(Brief): Would you repeat exactly the part of the listing below that runs from the line containing "38, 189, 82]" down to the line containing "126, 130, 172]", inclusive, and nothing else?

(Material shown):
━━━━━━━━━━━━━━━━━━━━━━━━━━━━━━
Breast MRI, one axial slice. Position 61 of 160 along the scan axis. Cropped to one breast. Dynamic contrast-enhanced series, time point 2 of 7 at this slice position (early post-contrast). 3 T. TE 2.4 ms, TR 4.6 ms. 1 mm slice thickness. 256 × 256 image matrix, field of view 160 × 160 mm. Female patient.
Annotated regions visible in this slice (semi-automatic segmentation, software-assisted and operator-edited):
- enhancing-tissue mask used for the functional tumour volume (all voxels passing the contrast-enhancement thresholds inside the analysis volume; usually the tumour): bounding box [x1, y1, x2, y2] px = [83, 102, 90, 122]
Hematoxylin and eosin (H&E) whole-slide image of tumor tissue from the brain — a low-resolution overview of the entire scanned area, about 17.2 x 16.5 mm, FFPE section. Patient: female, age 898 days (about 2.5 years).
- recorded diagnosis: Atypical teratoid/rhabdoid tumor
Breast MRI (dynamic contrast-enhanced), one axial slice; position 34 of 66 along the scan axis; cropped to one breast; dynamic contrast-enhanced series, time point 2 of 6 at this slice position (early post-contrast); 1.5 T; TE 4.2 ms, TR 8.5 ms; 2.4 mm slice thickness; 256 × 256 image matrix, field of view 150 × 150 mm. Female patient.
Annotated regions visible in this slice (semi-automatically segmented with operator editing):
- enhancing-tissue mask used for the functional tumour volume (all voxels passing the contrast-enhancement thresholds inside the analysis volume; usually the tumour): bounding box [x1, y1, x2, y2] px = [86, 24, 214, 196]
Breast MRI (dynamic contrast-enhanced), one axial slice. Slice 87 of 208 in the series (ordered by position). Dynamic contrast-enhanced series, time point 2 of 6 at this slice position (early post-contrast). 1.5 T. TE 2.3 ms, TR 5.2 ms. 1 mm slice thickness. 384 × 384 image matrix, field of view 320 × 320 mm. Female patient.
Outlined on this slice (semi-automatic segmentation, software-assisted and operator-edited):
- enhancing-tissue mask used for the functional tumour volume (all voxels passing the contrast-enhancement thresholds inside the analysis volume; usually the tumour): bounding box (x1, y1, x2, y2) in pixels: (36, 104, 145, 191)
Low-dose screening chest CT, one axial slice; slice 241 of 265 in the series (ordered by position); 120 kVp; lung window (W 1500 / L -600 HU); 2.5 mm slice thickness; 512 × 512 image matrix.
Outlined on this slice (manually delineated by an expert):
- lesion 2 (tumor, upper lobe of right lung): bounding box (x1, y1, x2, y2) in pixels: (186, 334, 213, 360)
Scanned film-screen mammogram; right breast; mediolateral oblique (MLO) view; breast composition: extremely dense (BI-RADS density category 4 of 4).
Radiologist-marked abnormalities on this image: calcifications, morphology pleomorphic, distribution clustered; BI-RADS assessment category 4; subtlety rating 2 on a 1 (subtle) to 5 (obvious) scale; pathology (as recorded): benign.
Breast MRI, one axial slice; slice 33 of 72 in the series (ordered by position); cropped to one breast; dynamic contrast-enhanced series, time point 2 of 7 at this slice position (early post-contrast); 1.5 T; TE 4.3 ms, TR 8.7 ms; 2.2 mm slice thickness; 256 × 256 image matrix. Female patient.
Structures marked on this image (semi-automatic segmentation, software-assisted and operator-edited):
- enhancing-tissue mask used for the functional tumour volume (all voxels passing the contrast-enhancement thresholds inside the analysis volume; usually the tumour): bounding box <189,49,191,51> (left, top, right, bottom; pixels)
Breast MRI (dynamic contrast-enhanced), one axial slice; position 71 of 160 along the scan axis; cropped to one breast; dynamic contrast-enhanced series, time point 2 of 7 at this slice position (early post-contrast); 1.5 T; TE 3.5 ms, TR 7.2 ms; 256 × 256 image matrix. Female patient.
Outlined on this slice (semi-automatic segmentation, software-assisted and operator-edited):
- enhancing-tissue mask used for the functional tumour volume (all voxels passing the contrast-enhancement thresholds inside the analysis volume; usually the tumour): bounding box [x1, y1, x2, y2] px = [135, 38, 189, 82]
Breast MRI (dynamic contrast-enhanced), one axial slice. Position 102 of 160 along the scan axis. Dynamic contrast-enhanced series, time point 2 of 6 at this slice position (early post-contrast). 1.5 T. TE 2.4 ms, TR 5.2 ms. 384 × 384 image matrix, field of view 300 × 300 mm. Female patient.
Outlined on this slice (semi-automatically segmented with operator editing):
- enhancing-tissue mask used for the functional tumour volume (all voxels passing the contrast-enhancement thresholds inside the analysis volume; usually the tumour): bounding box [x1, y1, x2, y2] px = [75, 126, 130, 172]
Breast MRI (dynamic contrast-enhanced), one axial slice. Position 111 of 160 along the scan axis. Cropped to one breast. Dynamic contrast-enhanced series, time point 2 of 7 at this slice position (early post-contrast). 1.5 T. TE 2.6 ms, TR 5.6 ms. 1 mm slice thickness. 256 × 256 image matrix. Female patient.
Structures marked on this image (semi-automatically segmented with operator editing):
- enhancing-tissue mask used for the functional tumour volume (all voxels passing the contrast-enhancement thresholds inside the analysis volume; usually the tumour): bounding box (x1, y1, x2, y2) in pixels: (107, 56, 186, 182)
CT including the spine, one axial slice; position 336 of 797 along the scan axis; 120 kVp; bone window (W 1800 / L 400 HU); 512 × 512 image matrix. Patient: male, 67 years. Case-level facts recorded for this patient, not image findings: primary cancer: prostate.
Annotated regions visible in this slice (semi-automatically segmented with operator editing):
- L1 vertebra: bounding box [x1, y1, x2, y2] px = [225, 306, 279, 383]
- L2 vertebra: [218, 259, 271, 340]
━━━━━━━━━━━━━━━━━━━━━━━━━━━━━━
(Exercise result):
- enhancing-tissue mask used for the functional tumour volume (all voxels passing the contrast-enhancement thresholds inside the analysis volume; usually the tumour): bounding box [x1, y1, x2, y2] px = [135, 38, 189, 82]
Breast MRI (dynamic contrast-enhanced), one axial slice. Position 102 of 160 along the scan axis. Dynamic contrast-enhanced series, time point 2 of 6 at this slice position (early post-contrast). 1.5 T. TE 2.4 ms, TR 5.2 ms. 384 × 384 image matrix, field of view 300 × 300 mm. Female patient.
Outlined on this slice (semi-automatically segmented with operator editing):
- enhancing-tissue mask used for the functional tumour volume (all voxels passing the contrast-enhancement thresholds inside the analysis volume; usually the tumour): bounding box [x1, y1, x2, y2] px = [75, 126, 130, 172]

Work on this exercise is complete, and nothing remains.